LUX is an experiment designed to look for dark matter. A class of dark matter candidates are WIMPS – Weakly Interacting Massive Particles. They are weakly interacting because they do not interact electromagnetically (they are “dark”), and they are massive because the claim is that they are responsible for a bunch of phenomena which can be explained by adding mass to astrophysical objects. I won’t rant too much about this, but the logic goes something like this:

  1. Model a system with Newtonian gravity (galactic rotation curves, gravitational lensing*, etc).
  2. Try to verify your model, and find that it doesn’t quite work.
  3. Without trying the full theory of general relativity, give up on a gravitational solution to a gravitational phenomena.
  4. Propose a new form of matter which lies outside the standard model, which must be dark and massive.

* Yes, I guess you should argue this is not “Newtonian” since you are letting photons interact gravitationally even though they don’t have mass. This should probably say “Linearized GR”…

So LUX fills this big underground tank in South Dakota with Xenon and looks for WIMPS. If they exist, they should (very rarely!) perturb the Xenon atoms around, which will then produce a flash of light (“scintillate”) and signal a detection. Of course, all kinds of other things are flying into this vat of Xenon, so the clever folks there focus the search in the very center of the detector, which should have the best shielding from the outside because there is so much Xenon in the way.

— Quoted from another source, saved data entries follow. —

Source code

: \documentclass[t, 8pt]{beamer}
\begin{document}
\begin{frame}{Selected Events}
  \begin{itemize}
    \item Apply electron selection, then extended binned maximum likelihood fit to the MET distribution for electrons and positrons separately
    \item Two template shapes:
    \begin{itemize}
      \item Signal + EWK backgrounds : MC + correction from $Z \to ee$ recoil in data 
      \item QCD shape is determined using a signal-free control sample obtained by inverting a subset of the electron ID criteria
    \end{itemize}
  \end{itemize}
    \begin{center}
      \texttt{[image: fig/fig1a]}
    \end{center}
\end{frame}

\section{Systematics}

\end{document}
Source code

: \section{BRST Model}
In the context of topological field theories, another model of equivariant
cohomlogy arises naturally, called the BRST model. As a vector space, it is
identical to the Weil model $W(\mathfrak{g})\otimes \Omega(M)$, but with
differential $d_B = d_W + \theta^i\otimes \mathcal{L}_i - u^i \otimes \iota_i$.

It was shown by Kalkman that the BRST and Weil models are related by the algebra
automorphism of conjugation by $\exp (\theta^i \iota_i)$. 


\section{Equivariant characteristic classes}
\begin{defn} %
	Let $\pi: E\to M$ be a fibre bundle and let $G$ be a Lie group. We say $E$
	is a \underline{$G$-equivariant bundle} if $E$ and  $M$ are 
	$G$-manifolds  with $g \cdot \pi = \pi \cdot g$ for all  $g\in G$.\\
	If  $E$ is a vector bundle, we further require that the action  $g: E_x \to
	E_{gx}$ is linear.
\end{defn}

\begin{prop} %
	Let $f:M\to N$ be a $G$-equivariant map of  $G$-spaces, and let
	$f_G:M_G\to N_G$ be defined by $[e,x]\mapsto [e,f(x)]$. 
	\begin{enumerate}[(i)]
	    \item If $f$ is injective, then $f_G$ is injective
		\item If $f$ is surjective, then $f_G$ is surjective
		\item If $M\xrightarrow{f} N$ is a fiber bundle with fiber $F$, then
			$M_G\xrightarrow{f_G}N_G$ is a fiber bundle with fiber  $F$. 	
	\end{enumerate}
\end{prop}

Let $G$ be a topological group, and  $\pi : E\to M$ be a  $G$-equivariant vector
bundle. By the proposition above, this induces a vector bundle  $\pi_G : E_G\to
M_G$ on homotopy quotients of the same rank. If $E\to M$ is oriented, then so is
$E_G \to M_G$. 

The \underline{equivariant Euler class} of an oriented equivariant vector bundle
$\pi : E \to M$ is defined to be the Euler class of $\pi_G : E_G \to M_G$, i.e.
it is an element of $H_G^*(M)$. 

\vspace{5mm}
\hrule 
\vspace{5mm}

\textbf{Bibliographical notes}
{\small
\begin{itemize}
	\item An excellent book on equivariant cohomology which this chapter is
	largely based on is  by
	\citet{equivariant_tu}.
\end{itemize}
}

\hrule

Anyway, the recently announced that the first dataset is “consistent with the background-only hypothesis” at the 90% confidence level (http://arxiv.org/abs/1310.8214). In other words, they have not detected anything other then what the standard model predicts. This is in contrast to some other recent results from similar experiments. For those of us who love the standard model and think we just need to work on gravity a little harder, this is one for the win column. Even if I’m the only one counting it as such…

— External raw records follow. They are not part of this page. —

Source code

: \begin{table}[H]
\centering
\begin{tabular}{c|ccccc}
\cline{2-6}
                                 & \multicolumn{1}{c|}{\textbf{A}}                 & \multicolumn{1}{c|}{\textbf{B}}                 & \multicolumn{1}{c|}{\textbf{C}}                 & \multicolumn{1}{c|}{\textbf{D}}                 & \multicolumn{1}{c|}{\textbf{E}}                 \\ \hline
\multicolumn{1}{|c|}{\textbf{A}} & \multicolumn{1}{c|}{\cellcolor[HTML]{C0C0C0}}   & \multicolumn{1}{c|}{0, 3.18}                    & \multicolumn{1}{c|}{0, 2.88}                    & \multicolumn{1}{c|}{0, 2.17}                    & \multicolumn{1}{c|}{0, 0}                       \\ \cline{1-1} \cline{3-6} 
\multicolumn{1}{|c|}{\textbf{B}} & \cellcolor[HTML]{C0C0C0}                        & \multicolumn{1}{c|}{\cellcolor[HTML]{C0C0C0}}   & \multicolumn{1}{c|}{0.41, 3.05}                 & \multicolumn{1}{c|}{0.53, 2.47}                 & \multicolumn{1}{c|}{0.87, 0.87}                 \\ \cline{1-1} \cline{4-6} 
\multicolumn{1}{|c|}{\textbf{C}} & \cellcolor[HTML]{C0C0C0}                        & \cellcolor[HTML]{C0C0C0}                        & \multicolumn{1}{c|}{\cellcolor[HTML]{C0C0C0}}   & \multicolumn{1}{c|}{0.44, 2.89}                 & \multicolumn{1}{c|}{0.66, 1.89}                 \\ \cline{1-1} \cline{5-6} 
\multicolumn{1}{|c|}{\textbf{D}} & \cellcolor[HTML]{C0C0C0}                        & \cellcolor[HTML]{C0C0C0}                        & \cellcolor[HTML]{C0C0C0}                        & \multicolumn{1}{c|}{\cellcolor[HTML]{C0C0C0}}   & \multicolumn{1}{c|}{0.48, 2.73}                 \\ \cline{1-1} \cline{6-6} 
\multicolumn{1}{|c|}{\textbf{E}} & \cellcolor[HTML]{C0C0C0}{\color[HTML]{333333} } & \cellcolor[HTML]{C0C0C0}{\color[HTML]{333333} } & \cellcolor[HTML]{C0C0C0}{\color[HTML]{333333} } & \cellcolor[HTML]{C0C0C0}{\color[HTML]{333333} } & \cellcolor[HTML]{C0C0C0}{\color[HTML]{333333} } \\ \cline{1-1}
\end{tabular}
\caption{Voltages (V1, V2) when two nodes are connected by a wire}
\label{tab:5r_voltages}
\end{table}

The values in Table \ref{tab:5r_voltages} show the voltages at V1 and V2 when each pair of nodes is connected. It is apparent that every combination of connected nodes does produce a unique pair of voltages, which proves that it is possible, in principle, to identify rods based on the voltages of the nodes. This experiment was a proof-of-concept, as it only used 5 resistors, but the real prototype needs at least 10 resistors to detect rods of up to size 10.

The Ice Cube detector is based on the same principle, but is looking for neutrinos. These little guys are the last piece of the standard model which contains some uncertainty (now that we have found Higgs, anyway…). We know they exist, we just need to fill in some details like their exact masses and exact character. They also interact only weakly, but in order to get the largest possible sample, you want the largest possible amount of matter in your detector. This material should also be relatively transluscent, since you are looking for flashes of light. So, they drilled a bunch of holes in the Antarctic Ice, lowered some cameras in, and looked for flashes of light from neutrinos interacting with frozen water! I think this is such a cool idea – their detector is effectively a cubic kilometer in size! The Xenon detector is a cylinder 6 m tall with a radius of under 4 m. So that’s around a million times the size of Xenon. Despite being so damn huge, they found a paltry 28 neutrino candidates (http://www.sciencemag.org/content/342/6161/1242856). Which is actually more then twice what was predicted!

At 28 neutrinos, I guess one can’t get overly excited about the numbers, but there is something quite striking about their energies – from 30 TeV to 1200 TeV. Compare this with the LHC, which is currently operating at 8 GeV – these neutrinos are over 1000 times the energy present in LHC collisions. These kind of experiments allow us to probe energy scales which are generally impossible to reach on Earth. Basically, Universe is much better at accelerating than we could ever be.

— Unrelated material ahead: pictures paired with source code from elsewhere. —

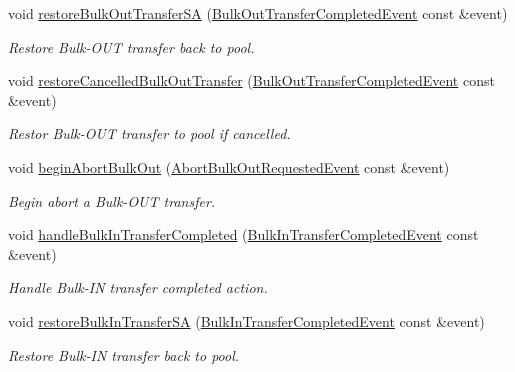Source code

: \begin{DoxyCompactItemize}
void \hyperlink{structmdt_usbtmc_transfer_handler_state_machine_1_1_running___a299e3d26a8ac80e49e14dac52f2fb45f}{restore\-Bulk\-Out\-Transfer\-S\-A} (\hyperlink{structmdt_usbtmc_transfer_handler_state_machine_1_1_bulk_out_transfer_completed_event}{Bulk\-Out\-Transfer\-Completed\-Event} const \&event)
\begin{DoxyCompactList}\small\item\em Restore Bulk-\/\-O\-U\-T transfer back to pool. \end{DoxyCompactList}\item 
void \hyperlink{structmdt_usbtmc_transfer_handler_state_machine_1_1_running___a993fc53403ba9f2ab3202d6d17e021ae}{restore\-Cancelled\-Bulk\-Out\-Transfer} (\hyperlink{structmdt_usbtmc_transfer_handler_state_machine_1_1_bulk_out_transfer_completed_event}{Bulk\-Out\-Transfer\-Completed\-Event} const \&event)
\begin{DoxyCompactList}\small\item\em Restor Bulk-\/\-O\-U\-T transfer to pool if cancelled. \end{DoxyCompactList}\item 
void \hyperlink{structmdt_usbtmc_transfer_handler_state_machine_1_1_running___af4be1bad5cb9614f16f5b65a9111942f}{begin\-Abort\-Bulk\-Out} (\hyperlink{structmdt_usbtmc_transfer_handler_state_machine_1_1_abort_bulk_out_requested_event}{Abort\-Bulk\-Out\-Requested\-Event} const \&event)
\begin{DoxyCompactList}\small\item\em Begin abort a Bulk-\/\-O\-U\-T transfer. \end{DoxyCompactList}\item 
void \hyperlink{structmdt_usbtmc_transfer_handler_state_machine_1_1_running___a069cf28e48832118c8c056718d7766ef}{handle\-Bulk\-In\-Transfer\-Completed} (\hyperlink{structmdt_usbtmc_transfer_handler_state_machine_1_1_bulk_in_transfer_completed_event}{Bulk\-In\-Transfer\-Completed\-Event} const \&event)
\begin{DoxyCompactList}\small\item\em Handle Bulk-\/\-I\-N transfer completed action. \end{DoxyCompactList}\item 
void \hyperlink{structmdt_usbtmc_transfer_handler_state_machine_1_1_running___a44c7d636530d17a17293faac228629d5}{restore\-Bulk\-In\-Transfer\-S\-A} (\hyperlink{structmdt_usbtmc_transfer_handler_state_machine_1_1_bulk_in_transfer_completed_event}{Bulk\-In\-Transfer\-Completed\-Event} const \&event)
\begin{DoxyCompactList}\small\item\em Restore Bulk-\/\-I\-N transfer back to pool. \end{DoxyCompactList}\item 

\end{DoxyCompactItemize}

In my opinion, these types of experiments are the future – they allow us to directly answer questions about unexplained phenomena, and they do it pretty cheap (relatively). Although people are already talking about the next big machine after the LHC, without direct detection of dark matter such a prospect seems highly unlikely, and would likely leave the neutrino problem completely untouched. It seems that Astroparticle physics is a bit of a growth area for the physical sciences, and has the potential to open up entirely new “eyes” on the universe. Very Exciting!